Russian Medical University

Volgograd State Medical University is located in Volgograd which is situated in the southern part of Russia on the west bank of the Volga River. It started as Stalingrad Medical Institute founded in 1935. In 1993 it received the status of the Academy, and in 2003 it was granted the status of the University. It's ranked 88th of all high schools and 15th of medical schools in Russia.

The University is accredited by the Russian Ministry for Education for the teaching of both Russian and overseas students. Since 2000 the Volgograd State Medical University has got an opportunity to teach foreign students in the English language.

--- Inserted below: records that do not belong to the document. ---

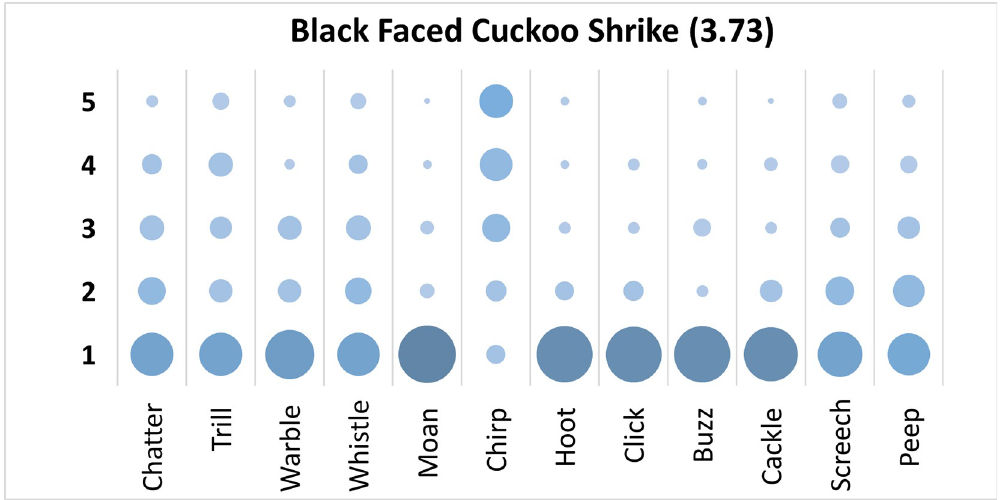
Fig 7. Count of participants’ sound descriptions scores for the Black Faced Cuckoo Shrike with confidence ratings in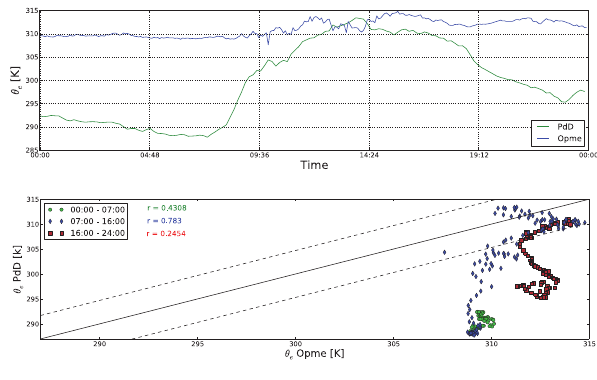
Fig. 9. Temporal evolution of equivalent potential temperature at both sites during a high altitude event (“P”, 13 March 2009).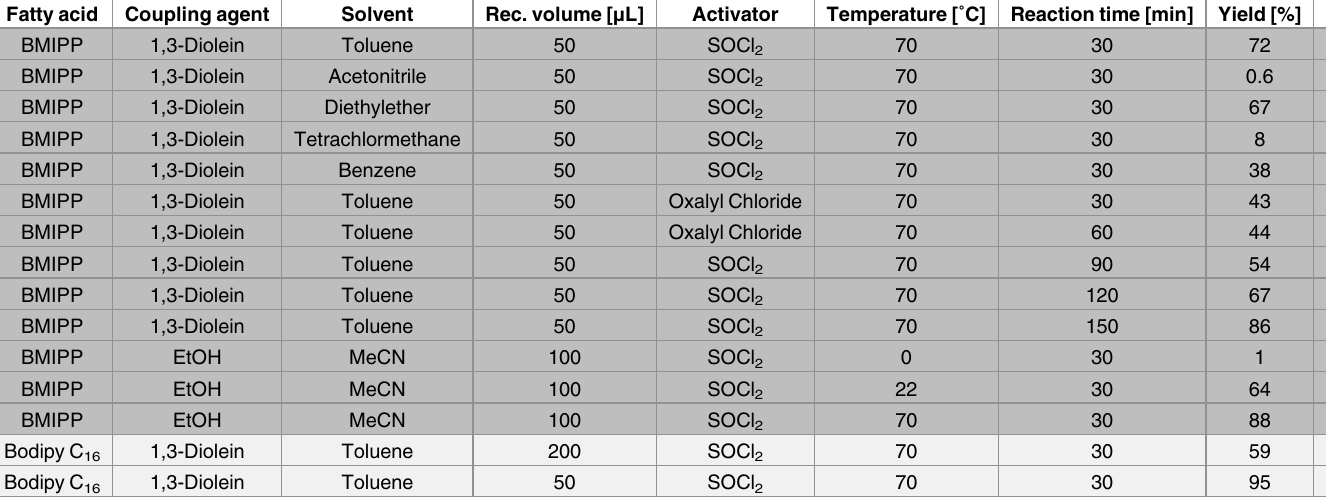
Table 1. Different esterification conditions for BMIPP or BDP-C16. Yields tested by injectionof the crude reaction mixture into HPLC and comparisonof the esterified vs. the non-esterified FA signalplus byproducts.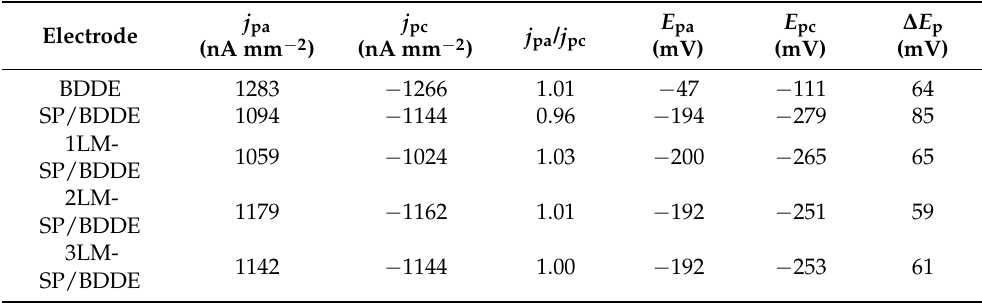
Table 3. Parameters of the cyclic voltammograms of redox market [Ru(NH 3 ) 6 ] 2+/3+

== Colleges and Departments of the university ==

- College of General Medicine
- College of Dentistry and MD
- College of Pediatrics
- College of Pharmacy
- College of Medical Biochemistry
- College of Social Work and Clinical Psychology
- Department for International Students
- College for Postgraduate and Continuous Education
- Department for Foundation Courses

In Pyatigorsk there is the branch of VSMU — the Pyatigorsk Medical and Pharmaceutical Institute.

== Teaching ==

Postgraduate training is provided by different colleges of the University; it is available in the following areas: Allergology and Immunology, Cardiology, Clinical Pharmacology, Endocrinology, Family Medicine, Gastroenterology, Gynecology and Obstetrics, Infectious Diseases, Maxillofacial Surgery, Neurology, Oncology, Surgical Dentistry, Ophthalmology, Orthodontics, Otolaryngology, Pathological Anatomy, Paediatrics, Phthisiology, Preventive Dentistry, Prosthodontics, Psychiatry, Pulmonology, Radiotherapy, Dermatology, ST Diseases, Social Hygiene and Public Health, Sports Medicine and Occupational Medicine, Pedodontics, Surgery of Children, Surgery, Therapy (Internal Medicine), Traumatology and Orthopaedics, Urology. There are 4 varieties of post-diploma training: Internship, Residency, and Postgraduate training for Ph.D. The course of studies at the Internship is for 1 year. After graduation the Specialization Certificate is provided. The course of studies at the Residency is 2 years. After graduation the Specialist Certificate is provided. The course of studies at the Ph.D. is from 3 to 5 years. Following the thesis completion the scientific degree Ph.D. (Medicine) is granted.

== Facilities ==
=== University campus ===

The pre-clinical courses are provided at the 4 main buildings of the university while the clinical courses are provided at 15 multi-profile clinics.

=== Accommodation ===

The University provides 3 hostels with most of the facilities for students.

=== Sports, Social and Cultural facilities ===

The university has a department for physical training.

=== Student welfare ===

The University has a special Department for International students which is in charge of the welfare of the international students, their academics and everyday activities.